Even in a divided Washington, this should be an issue we can agree on. Not a year ago, in two different pieces of legislation—the 2014 National Defense Authorization Act and the Consolidated Appropriations Act of 2014—leaders from both parties came together to include a requirement that the President consult with Congress before releasing Guantanamo detainees. On this issue, we spoke with one voice.
And yet, the President ignored that clear legal requirement. He ignored the law. Now many are asking whether his decision to do so will endanger more American lives.
In a hearing before the Senate Armed Services Committee I attended in 2012, the President’s Director of National Intelligence, James Clapper, repeated a 2010 Administration assessment that these same five Taliban leaders posed a high risk of returning to the fight. Director Clapper was clear, saying, “I do not think anyone harbors any illusions about these five Taliban members and what they might do if they were transferred.” The latest intelligence assessment is that four out of five of these men are all but certain to return to the battlefield in Afghanistan, where they will rejoin the fight against the thirty thousand American service personnel still engaged against Taliban forces.
We must not be blind to the fact that the Taliban aims to regain as much power as they can in Afghanistan and Pakistan. That means a return to oppression, human rights abuses, the suppression of women’s rights, and most importantly, the complicit harboring of their ally, al Qaeda. We have just returned to them a leadership team to help achieve that aim.
I think it’s useful to remember why we went to Afghanistan in the first place. Before September 11, under Taliban rule, the country had become a haven for al-Qaeda, a power base for Osama bin Laden, and a place from which to plan and launch attacks against the United States and our allies. We went to Afghanistan to seek justice for those who died on September 11, but we also went to remove the Taliban from power, free the Afghan people, and ensure that Afghanistan never again becomes a base for terrorist activity.
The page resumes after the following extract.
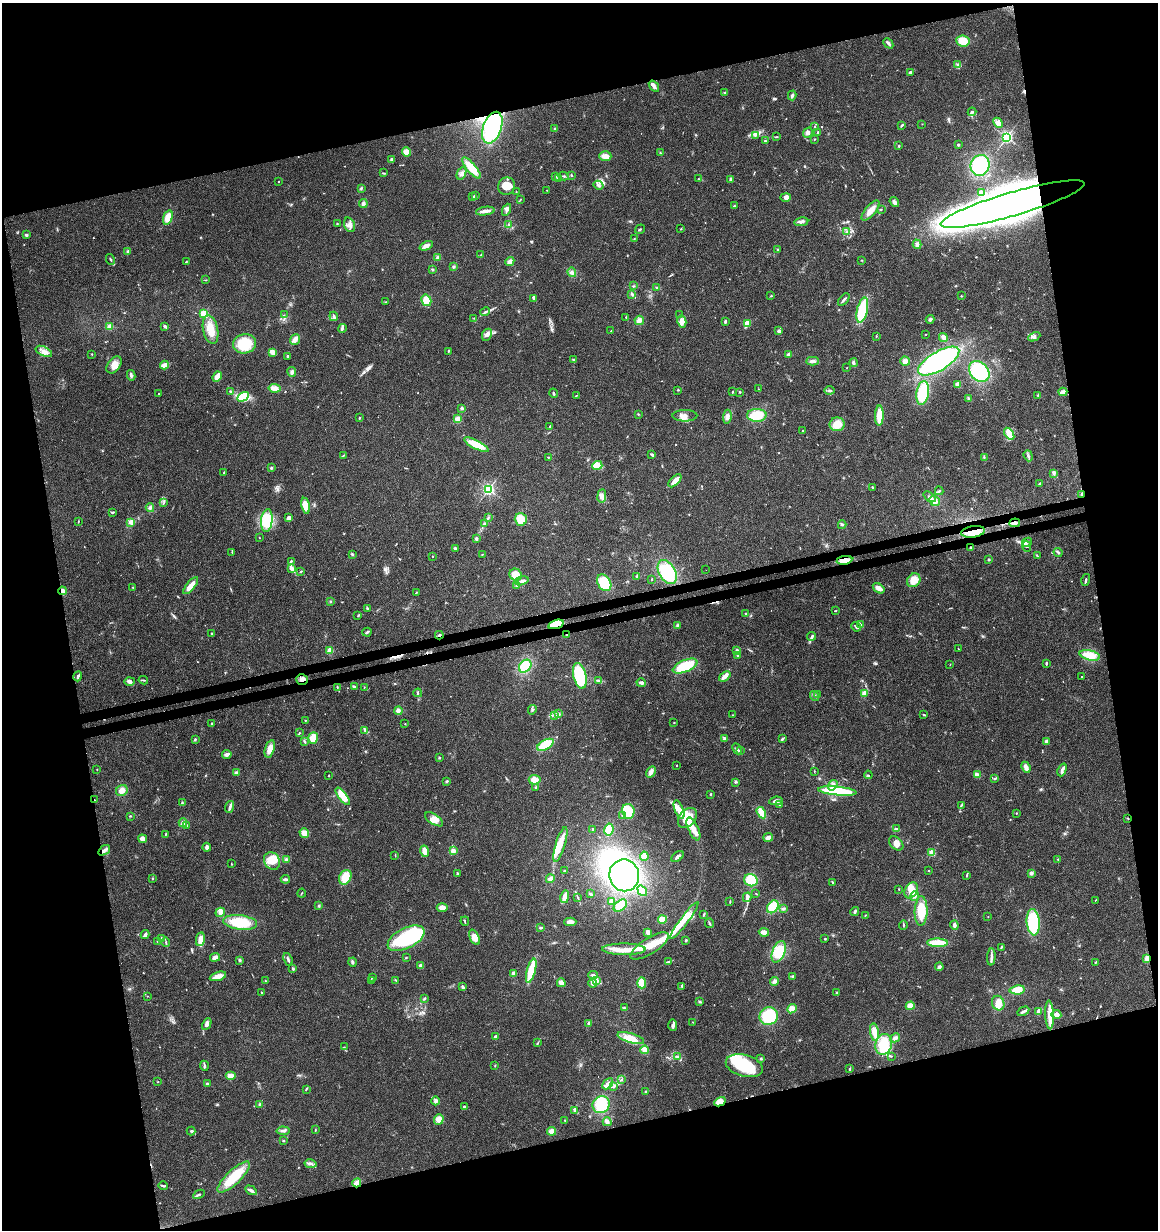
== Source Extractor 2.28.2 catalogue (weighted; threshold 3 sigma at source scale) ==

When the war in Afghanistan does end, we need to ensure that it ends with sustainable victory, not future defeat. The deteriorating situation in Iraq demonstrates what can happen when we rush to the exits.
Today, the black flag of radical Islam flies over the second largest city in Iraq, and armed militants are advancing on Baghdad. Proclaiming victory in Iraq did not make it so. Many in the Senate made clear that if we failed to maintain appropriate forces in Iraq to help the government transition and establish its authority, the long-term stability of Iraq would be open to threats by radical groups. President Obama did not heed those warnings, and unfortunately, we are seeing those predictions come true.
Whatever we do in Afghanistan, we must learn the lessons of Iraq. The decision to release high-ranking members of the Taliban—while the fight against the Taliban continues—has shaken the trust of the American and Afghan people and opens the frightening possibility that what we are seeing today in Iraq may be a foreshadowing of Afghanistan’s future.
Congress has a responsibility to go on record defending two laws it passed, a responsibility to get to the bottom of how this release of hardened Taliban operatives could happen, and a responsibility to ensure this kind of transfer does not happen again. Although Democratic Senate Leaders blocked my resolution earlier this week, I hope they will reconsider. The stakes are simply too high to do otherwise.
Rob Portman is a United States Senator from Ohio.